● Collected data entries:
================================

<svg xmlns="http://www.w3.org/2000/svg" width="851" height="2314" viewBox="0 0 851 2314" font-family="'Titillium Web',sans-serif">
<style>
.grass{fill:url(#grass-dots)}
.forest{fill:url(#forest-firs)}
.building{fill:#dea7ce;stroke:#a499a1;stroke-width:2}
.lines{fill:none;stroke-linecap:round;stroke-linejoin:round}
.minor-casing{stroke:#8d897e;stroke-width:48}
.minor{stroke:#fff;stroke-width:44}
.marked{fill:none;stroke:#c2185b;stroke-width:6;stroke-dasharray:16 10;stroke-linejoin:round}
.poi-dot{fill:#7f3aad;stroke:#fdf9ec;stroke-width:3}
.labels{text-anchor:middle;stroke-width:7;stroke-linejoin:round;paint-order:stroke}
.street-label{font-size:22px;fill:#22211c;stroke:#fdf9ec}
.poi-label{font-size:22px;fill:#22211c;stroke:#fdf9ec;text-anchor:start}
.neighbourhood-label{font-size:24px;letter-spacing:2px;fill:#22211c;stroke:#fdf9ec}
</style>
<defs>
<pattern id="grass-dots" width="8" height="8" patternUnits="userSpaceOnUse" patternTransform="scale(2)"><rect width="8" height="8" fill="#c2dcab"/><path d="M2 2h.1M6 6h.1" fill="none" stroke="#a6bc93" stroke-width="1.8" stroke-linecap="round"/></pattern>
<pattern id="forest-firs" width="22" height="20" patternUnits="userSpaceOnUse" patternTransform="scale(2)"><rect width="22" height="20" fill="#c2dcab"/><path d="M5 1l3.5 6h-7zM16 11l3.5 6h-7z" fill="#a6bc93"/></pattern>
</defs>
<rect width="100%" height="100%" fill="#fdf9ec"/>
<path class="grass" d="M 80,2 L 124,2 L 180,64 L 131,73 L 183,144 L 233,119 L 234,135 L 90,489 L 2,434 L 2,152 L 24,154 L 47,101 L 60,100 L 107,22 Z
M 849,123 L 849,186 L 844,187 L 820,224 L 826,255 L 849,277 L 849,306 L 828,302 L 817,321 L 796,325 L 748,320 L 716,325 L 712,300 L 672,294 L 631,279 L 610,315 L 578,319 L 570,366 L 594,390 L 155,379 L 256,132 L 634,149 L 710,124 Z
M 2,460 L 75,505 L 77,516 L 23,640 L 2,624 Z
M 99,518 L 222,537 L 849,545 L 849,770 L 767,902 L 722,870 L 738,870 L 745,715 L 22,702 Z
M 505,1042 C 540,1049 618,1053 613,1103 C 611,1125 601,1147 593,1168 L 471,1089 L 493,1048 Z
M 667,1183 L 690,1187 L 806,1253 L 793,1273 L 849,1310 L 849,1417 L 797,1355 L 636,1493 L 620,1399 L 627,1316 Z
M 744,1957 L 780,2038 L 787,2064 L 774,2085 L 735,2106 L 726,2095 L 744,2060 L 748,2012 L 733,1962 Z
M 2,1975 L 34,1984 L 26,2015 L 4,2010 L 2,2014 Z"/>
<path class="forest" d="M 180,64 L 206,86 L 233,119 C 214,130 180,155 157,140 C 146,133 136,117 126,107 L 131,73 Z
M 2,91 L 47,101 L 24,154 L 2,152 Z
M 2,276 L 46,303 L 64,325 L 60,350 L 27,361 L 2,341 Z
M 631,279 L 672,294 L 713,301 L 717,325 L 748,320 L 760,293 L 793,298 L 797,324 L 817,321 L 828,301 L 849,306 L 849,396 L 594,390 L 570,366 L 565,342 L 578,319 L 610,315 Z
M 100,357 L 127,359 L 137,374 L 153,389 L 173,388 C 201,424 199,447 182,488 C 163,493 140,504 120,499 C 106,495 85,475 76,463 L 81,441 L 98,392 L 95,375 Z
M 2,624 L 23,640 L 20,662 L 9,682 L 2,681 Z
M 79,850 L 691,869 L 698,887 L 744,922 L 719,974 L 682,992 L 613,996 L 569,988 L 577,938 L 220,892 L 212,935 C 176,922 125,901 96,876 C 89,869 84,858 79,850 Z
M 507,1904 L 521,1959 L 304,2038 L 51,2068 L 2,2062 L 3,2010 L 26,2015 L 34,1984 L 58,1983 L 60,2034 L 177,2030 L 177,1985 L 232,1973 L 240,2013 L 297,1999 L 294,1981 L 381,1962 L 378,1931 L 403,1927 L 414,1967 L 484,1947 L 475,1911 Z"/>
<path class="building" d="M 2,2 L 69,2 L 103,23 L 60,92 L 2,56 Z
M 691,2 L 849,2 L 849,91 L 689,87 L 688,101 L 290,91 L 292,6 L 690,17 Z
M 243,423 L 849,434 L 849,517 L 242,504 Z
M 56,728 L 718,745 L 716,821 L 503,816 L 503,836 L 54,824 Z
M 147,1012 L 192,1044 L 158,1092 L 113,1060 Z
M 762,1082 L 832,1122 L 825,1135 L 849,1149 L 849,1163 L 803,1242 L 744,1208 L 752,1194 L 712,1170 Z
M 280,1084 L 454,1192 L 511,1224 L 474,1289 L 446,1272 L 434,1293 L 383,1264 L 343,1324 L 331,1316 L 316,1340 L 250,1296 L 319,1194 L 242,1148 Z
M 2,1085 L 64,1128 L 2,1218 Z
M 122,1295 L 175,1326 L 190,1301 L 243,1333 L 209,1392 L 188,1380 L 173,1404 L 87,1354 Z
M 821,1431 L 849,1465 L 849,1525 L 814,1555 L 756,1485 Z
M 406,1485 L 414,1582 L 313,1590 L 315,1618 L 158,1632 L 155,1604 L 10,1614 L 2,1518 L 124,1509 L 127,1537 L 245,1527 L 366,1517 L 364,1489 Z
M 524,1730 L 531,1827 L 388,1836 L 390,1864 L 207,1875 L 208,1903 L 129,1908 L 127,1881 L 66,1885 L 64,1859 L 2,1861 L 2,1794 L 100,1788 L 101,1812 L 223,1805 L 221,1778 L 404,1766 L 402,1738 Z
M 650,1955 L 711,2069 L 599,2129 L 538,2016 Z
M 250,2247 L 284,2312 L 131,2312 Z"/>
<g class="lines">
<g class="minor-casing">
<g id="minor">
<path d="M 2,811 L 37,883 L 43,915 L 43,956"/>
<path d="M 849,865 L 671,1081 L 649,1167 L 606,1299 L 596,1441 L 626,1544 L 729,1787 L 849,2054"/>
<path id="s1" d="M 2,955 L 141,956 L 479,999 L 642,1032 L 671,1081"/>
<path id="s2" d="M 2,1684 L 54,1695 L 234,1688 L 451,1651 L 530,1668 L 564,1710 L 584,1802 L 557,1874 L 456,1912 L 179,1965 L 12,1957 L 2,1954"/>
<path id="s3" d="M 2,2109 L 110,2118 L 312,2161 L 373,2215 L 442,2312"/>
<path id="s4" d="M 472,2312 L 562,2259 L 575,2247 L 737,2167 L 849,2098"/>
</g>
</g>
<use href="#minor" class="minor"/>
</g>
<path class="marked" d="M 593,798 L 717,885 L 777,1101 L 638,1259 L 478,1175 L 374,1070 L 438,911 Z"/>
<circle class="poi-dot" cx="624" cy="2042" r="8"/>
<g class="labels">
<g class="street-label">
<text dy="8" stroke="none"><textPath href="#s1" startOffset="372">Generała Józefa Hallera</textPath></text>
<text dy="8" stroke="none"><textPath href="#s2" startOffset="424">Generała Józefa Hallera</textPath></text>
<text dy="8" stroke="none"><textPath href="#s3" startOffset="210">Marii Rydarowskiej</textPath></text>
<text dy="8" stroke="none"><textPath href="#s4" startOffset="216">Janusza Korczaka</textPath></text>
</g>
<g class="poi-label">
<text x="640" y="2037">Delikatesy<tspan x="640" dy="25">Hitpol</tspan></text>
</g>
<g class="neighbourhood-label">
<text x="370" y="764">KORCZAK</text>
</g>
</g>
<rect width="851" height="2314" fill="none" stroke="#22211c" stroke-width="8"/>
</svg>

================================

● YOUR TASK:
Search the entries for "labels" and copy out each line that has it.

● RESULT FOR THIS TASK:
.labels{text-anchor:middle;stroke-width:7;stroke-linejoin:round;paint-order:stroke}
<g class="labels">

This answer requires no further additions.